What you are asked to do
Copy out the data in full and exactly, passing over the pictures.

»»

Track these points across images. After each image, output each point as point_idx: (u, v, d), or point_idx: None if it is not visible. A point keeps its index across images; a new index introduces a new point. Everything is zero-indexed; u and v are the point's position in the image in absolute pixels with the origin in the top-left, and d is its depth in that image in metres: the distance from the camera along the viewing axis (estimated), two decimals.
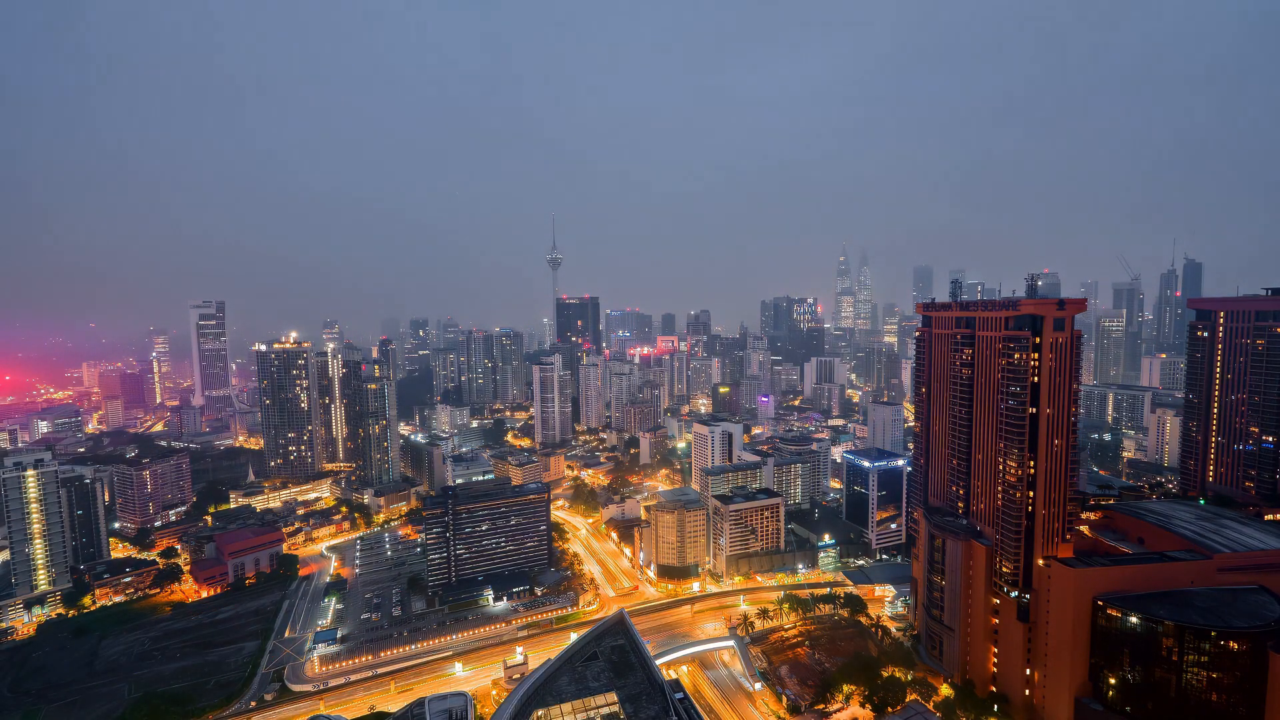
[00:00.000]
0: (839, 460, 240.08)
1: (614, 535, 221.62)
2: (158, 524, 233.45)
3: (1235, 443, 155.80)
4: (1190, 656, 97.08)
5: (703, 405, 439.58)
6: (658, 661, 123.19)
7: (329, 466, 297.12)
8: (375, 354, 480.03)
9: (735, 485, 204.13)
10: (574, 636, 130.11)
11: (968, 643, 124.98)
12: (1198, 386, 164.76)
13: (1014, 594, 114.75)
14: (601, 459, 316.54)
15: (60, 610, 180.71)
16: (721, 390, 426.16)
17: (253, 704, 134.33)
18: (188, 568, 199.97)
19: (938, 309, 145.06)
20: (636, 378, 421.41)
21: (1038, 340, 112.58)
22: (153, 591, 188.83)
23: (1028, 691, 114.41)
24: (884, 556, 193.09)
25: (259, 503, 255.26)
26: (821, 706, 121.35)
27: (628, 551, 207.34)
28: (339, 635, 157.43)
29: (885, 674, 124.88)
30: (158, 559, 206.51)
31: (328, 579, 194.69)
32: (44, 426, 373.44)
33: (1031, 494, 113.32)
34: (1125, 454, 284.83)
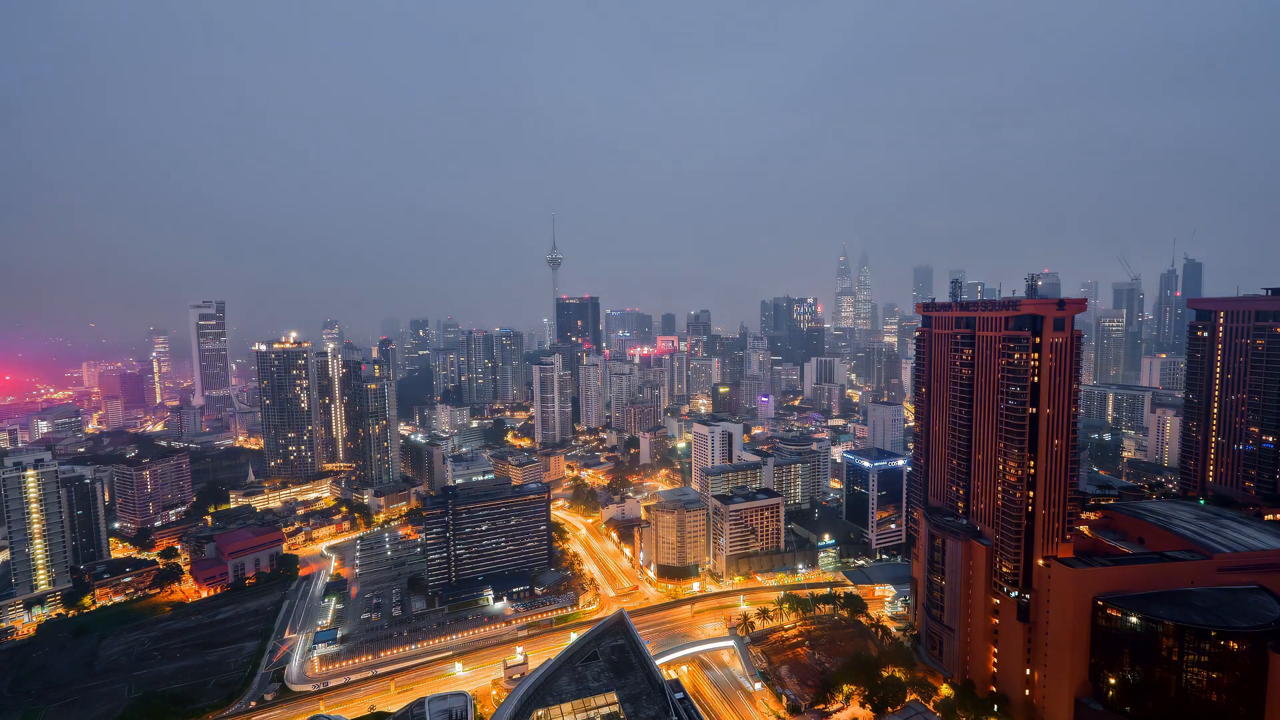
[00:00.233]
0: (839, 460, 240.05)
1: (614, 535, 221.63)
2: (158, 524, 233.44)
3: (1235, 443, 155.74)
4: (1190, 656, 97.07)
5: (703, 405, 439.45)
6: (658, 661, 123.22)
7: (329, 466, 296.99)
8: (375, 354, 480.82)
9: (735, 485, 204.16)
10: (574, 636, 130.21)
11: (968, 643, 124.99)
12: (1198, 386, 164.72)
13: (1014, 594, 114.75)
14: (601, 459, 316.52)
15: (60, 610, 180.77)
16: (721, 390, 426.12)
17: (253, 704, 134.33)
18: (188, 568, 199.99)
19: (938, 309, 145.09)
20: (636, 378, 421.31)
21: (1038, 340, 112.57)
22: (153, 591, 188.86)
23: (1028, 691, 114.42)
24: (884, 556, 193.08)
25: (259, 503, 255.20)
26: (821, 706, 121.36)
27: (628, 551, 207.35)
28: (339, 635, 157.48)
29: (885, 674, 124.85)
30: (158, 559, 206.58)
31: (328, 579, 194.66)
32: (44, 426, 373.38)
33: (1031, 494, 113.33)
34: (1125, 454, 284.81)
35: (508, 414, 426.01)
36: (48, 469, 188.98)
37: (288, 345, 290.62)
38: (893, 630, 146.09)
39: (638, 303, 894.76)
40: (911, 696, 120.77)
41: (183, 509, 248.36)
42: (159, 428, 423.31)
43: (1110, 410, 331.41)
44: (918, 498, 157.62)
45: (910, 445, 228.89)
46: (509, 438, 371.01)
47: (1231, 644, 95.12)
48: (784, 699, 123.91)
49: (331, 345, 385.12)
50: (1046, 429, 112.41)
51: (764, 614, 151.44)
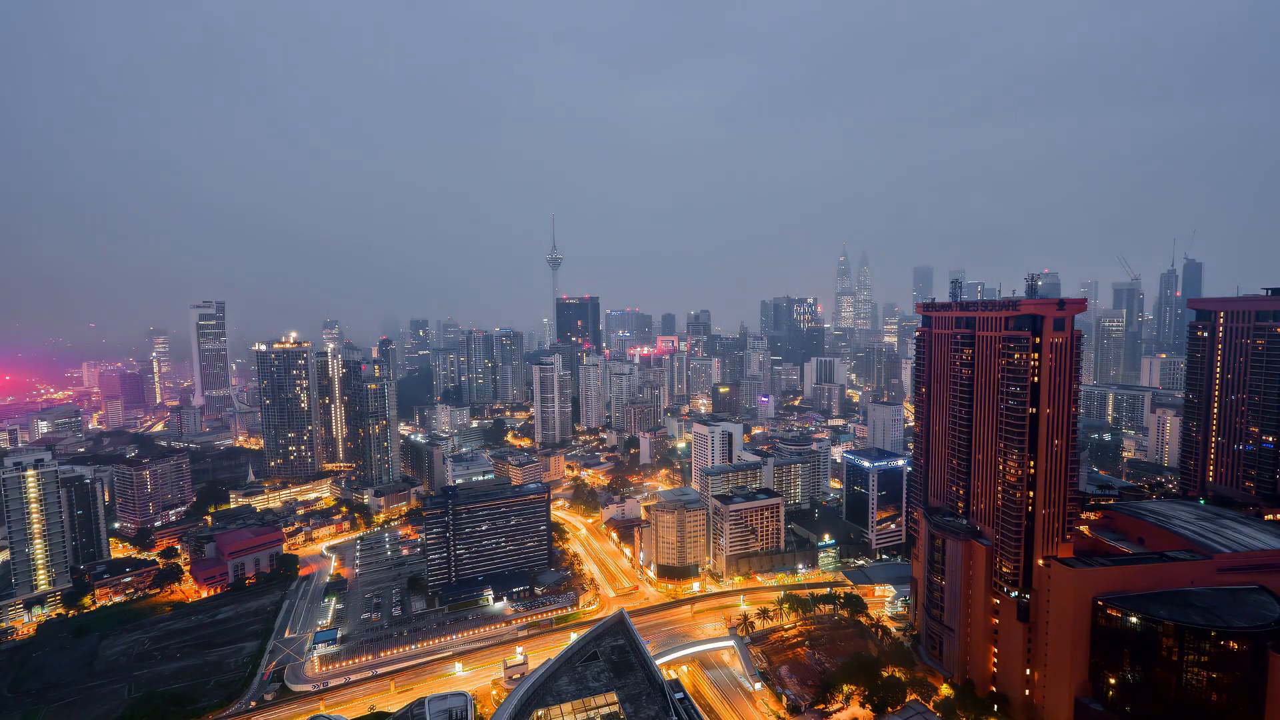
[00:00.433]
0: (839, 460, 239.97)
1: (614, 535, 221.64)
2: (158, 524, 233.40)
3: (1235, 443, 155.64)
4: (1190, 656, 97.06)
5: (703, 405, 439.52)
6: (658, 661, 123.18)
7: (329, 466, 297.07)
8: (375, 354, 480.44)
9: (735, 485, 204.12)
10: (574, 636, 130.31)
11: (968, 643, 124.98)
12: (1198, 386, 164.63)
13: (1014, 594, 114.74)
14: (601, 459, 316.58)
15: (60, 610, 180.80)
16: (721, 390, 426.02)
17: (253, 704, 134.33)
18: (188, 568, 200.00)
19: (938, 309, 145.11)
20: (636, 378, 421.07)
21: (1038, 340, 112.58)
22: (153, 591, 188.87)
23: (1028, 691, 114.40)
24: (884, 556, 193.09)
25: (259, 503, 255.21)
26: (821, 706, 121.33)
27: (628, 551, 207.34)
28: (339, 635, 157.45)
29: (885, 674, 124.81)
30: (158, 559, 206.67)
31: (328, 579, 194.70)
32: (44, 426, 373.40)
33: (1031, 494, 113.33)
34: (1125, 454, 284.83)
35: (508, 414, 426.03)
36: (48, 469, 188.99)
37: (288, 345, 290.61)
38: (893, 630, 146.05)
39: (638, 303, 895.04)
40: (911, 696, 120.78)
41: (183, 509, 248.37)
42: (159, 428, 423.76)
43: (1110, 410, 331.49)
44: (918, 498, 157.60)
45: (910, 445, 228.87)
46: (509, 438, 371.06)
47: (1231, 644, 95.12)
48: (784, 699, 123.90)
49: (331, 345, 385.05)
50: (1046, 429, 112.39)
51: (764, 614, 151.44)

««

Answer for the task
Track these points across images. After each image, output each point as point_idx: (u, v, d), or point_idx: None if it is not visible. A point keeps its index across images; a new index introduces a new point. Everything is zero-indexed; u and v are the point's position in the image in absolute pixels with the origin in the top-left, and d is its depth in that image in metres: the distance from the camera along the viewing axis (estimated), two decimals.
[00:00.000]
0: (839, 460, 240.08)
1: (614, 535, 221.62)
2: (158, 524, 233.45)
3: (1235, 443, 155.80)
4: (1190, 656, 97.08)
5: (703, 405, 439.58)
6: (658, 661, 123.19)
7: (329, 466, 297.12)
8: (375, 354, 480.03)
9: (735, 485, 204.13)
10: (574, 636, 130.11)
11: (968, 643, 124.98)
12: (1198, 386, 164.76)
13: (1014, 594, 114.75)
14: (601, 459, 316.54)
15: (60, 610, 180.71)
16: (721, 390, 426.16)
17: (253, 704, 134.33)
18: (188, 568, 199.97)
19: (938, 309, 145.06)
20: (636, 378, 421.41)
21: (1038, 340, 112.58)
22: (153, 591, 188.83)
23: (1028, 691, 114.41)
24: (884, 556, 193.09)
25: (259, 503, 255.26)
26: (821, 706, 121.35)
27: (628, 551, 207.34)
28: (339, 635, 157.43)
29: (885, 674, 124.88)
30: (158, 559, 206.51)
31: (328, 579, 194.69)
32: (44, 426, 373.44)
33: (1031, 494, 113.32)
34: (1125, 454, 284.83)
[00:00.233]
0: (839, 460, 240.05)
1: (614, 535, 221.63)
2: (158, 524, 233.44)
3: (1235, 443, 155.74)
4: (1190, 656, 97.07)
5: (703, 405, 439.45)
6: (658, 661, 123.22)
7: (329, 466, 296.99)
8: (375, 354, 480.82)
9: (735, 485, 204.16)
10: (574, 636, 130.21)
11: (968, 643, 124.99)
12: (1198, 386, 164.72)
13: (1014, 594, 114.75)
14: (601, 459, 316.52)
15: (60, 610, 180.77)
16: (721, 390, 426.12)
17: (253, 704, 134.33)
18: (188, 568, 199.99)
19: (938, 309, 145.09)
20: (636, 378, 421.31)
21: (1038, 340, 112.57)
22: (153, 591, 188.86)
23: (1028, 691, 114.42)
24: (884, 556, 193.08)
25: (259, 503, 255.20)
26: (821, 706, 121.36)
27: (628, 551, 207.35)
28: (339, 635, 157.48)
29: (885, 674, 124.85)
30: (158, 559, 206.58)
31: (328, 579, 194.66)
32: (44, 426, 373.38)
33: (1031, 494, 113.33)
34: (1125, 454, 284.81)
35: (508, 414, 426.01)
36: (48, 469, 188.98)
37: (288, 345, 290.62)
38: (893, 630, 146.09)
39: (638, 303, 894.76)
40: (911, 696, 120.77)
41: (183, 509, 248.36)
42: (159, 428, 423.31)
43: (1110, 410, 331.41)
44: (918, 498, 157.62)
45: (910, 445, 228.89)
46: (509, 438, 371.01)
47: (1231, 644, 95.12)
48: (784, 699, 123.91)
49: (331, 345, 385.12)
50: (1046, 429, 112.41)
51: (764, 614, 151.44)
[00:00.433]
0: (839, 460, 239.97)
1: (614, 535, 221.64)
2: (158, 524, 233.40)
3: (1235, 443, 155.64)
4: (1190, 656, 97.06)
5: (703, 405, 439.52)
6: (658, 661, 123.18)
7: (329, 466, 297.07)
8: (375, 354, 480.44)
9: (735, 485, 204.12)
10: (574, 636, 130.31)
11: (968, 643, 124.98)
12: (1198, 386, 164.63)
13: (1014, 594, 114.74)
14: (601, 459, 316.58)
15: (60, 610, 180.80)
16: (721, 390, 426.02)
17: (253, 704, 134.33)
18: (188, 568, 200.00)
19: (938, 309, 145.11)
20: (636, 378, 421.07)
21: (1038, 340, 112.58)
22: (153, 591, 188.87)
23: (1028, 691, 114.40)
24: (884, 556, 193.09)
25: (259, 503, 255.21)
26: (821, 706, 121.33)
27: (628, 551, 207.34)
28: (339, 635, 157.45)
29: (885, 674, 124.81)
30: (158, 559, 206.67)
31: (328, 579, 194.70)
32: (44, 426, 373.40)
33: (1031, 494, 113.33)
34: (1125, 454, 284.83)
35: (508, 414, 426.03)
36: (48, 469, 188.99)
37: (288, 345, 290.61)
38: (893, 630, 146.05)
39: (638, 303, 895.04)
40: (911, 696, 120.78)
41: (183, 509, 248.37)
42: (159, 428, 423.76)
43: (1110, 410, 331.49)
44: (918, 498, 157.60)
45: (910, 445, 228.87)
46: (509, 438, 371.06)
47: (1231, 644, 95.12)
48: (784, 699, 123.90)
49: (331, 345, 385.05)
50: (1046, 429, 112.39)
51: (764, 614, 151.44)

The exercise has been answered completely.